Skamokawa was being evacuated, first with sandbags being filled to protect property there. On Wednesday gravel trucks which had been summoned to Steamboat Slough, continued to zoom through Cathlamet heading to Skamokawa. Cattle were removed from Puget Island and more urgent calls for sandbag fillers were broadcast via loud speakers. Out at the Crown-Willamette Camp, a cat operator dozed on his seat and failed to hear the signals, a loader operator crept behind a stump to catch forty winks and they say one fellow went to sleep sawing. They had been among the many volunteers who patrolled the Island all night. One man decided to go home to wash his truck since no water had come high enough to flood the Island yet. "I hurried back," he said later, "I just couldn't stand it – it's like a ghost town. I was doing fine sloshing away at a wheel when suddenly everything seemed too quiet! I looked around and couldn't see a soul, the houses all looked dead. There wasn't a child or a cow or a chicken or a dog in sight, not even a bird to be seen. The only sign of life was a pair of socks dangling from a neighbor's clothesline."

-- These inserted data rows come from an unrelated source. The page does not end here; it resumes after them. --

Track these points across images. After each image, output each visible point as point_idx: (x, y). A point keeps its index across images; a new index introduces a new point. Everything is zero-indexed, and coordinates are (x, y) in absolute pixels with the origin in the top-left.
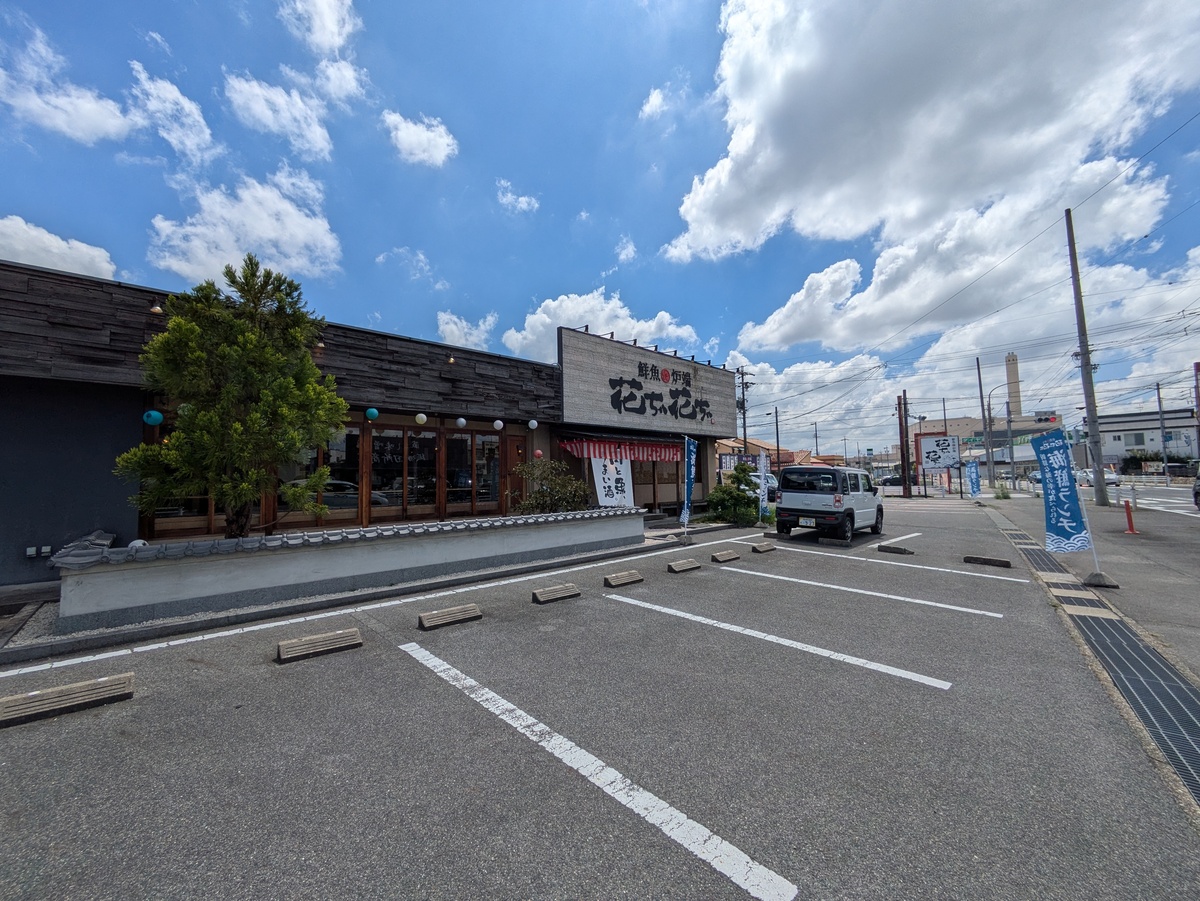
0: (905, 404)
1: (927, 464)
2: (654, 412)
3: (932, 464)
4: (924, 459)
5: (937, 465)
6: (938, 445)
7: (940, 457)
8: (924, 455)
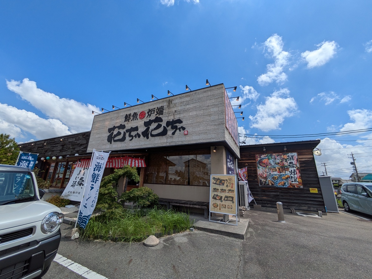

This front-page story goes into detail about the flood which did come in to flood the Island. This story illustrates the importance of having a small county newspaper because it brings us our own local history as no other reporting would do. I personally am so happy that the Nelson family will continue keeping our treasure of a newspaper going for hopefully, many years to come, be it online, social media, and please God, on paper, because we need it. Without it, we would have little coverage of our local government, health care concerns, local sports reports, businesses, emergencies, or stories about ships run aground near Skamokawa. The "Eagle" has decades of old newspapers full of our own history so I am pleased we will still have our ongoing history recorded and kept.

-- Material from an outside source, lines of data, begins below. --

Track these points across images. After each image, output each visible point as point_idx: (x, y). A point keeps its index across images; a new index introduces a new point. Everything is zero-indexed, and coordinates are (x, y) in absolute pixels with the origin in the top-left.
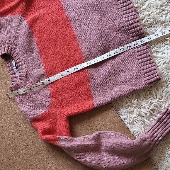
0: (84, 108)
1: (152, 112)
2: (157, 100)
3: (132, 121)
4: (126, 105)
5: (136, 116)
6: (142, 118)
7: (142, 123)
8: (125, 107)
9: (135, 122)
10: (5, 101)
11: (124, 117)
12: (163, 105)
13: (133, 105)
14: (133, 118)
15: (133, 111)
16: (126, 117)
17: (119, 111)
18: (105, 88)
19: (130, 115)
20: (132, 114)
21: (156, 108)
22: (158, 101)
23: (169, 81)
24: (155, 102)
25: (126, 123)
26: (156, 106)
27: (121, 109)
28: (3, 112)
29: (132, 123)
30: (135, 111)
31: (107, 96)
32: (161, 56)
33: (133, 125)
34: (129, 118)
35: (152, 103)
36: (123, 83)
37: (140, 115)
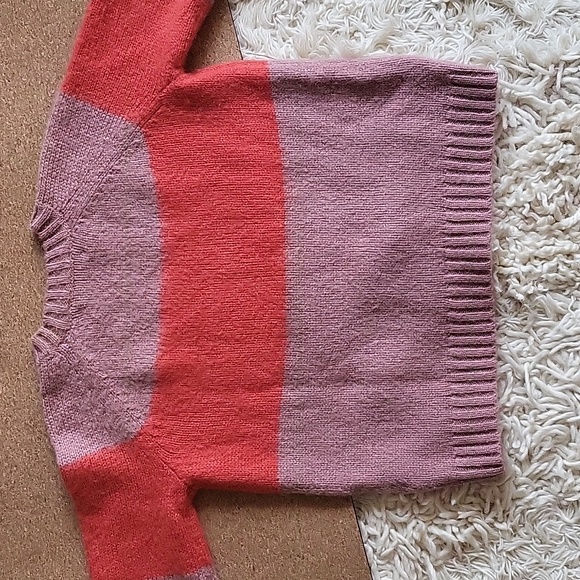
1: (459, 549)
2: (489, 519)
3: (390, 553)
5: (407, 541)
6: (424, 554)
7: (416, 570)
8: (386, 503)
9: (397, 558)
11: (373, 530)
12: (501, 541)
14: (398, 543)
15: (405, 524)
16: (378, 534)
17: (363, 509)
19: (393, 531)
20: (396, 530)
21: (477, 544)
22: (491, 525)
23: (546, 478)
24: (480, 524)
25: (370, 550)
26: (479, 538)
29: (389, 558)
30: (410, 526)
33: (389, 562)
34: (386, 540)
35: (471, 524)
37: (421, 545)
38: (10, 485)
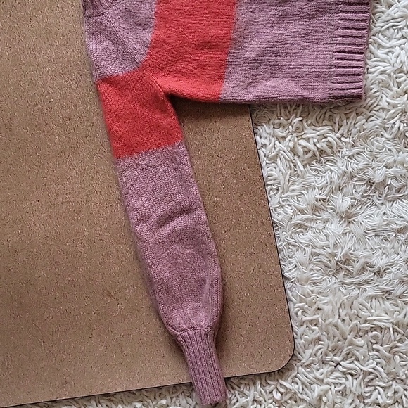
0: (200, 93)
1: (317, 154)
2: (338, 135)
3: (274, 156)
4: (277, 121)
5: (285, 149)
6: (296, 157)
7: (290, 167)
8: (273, 124)
9: (278, 159)
10: (60, 20)
11: (264, 141)
12: (345, 149)
13: (290, 127)
14: (280, 150)
15: (284, 138)
16: (268, 143)
17: (259, 127)
18: (253, 73)
19: (277, 142)
20: (280, 142)
21: (329, 150)
22: (340, 139)
23: (375, 109)
24: (332, 137)
25: (262, 154)
26: (331, 147)
27: (264, 125)
28: (50, 39)
29: (273, 160)
30: (287, 139)
31: (252, 89)
32: (384, 56)
33: (274, 163)
34: (272, 147)
35: (326, 138)
36: (290, 76)
37: (293, 150)
38: (49, 110)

The final paragraph in the flood story of 1948 reads, "So Thursday morning came to the community – and rumor and radio have it that the highest crest is yet to come. Do you want to know what will happen today? Tonight will bring higher water and the question is still, "Will it flood the Island?" Good reporting brings history in color! Here's to the Wahkiakum Eagle continuing to bring us reporting live and often, in color.

On Facebook I saw the first advertisement for the 2023 Covered Bridge Dinner on October 7 in Grays River. This event is so popular that many of us wait too late to buy a ticket. Contact Carol Ervest for ticket info at (360) 465- 2275.

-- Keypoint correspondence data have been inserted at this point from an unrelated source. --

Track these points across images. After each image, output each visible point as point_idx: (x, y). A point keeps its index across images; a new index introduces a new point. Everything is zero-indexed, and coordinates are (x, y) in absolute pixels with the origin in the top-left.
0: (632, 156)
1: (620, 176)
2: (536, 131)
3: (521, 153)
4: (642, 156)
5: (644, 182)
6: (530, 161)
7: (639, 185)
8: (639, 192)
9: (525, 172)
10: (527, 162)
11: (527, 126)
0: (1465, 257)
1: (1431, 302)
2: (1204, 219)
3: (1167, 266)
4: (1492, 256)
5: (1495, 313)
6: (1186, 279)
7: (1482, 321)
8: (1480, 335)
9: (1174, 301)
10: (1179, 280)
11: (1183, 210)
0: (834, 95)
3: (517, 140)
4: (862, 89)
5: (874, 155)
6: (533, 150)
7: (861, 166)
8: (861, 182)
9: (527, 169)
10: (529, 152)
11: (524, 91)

Likely, you have heard that work on State Route 401 will begin next month to repair the landslide that occurred on Feb. 23, 2021. This type of work takes a long time to plan, engineer, and get funded. An article in the Chinook Observer stated it was projected to take five weeks. Let us pray it is so, my friends.

Photo of the Week: Grays River behind Duffy's at low tide on August 5. The drought continues.

Calendar of Events:

Tuesdays: Naselle Lutheran Church sponsors morning quilters and knitters in afternoons.

Third Tuesday: Naselle Grays River School Board meets at 6:30 in school library.

Second Wednesday of the month: Grays River Flood Control District meets at the Grays River Fire Hall across from Duffy's Pub at 5:30. Also available by Zoom.

Wednesdays: AA meeting at the Grays River Grange at noon.

First Thursday of the month: Grays River/Rosburg Gardening group meets at Johnson Park at 6.

Thursdays: CAP Senior Lunches are located at Rosburg Hall at noon.

Second Saturday of month: Grays River Grange's Farmers Market at the Grange 10-1.

August 12: 4-H Horse Show at County Fairgrounds in Skamokawa.

August 12-13: Wooden and Classic Boat show at Cathlamet Marina: info at (503) 860-5036

August 15: Naselle GR Valley School Board meets at 6:30 in the school library.

August 16: Wednesday Senior Lunch at Rosburg Hall at noon.

August 17-19: County Fair.

August 19: Loggers Reunion with BBQ and beer at Appelo Archives Center starting at 2.

August 25-26: Friends of the Naselle Library: annual book sale from 9 am to 4 pm at the Appelo Archive Center in Naselle.

September 13: At this meeting of the Grays River Flood Control District, the Columbia Land Trust will give a presentation on new land acquisitions.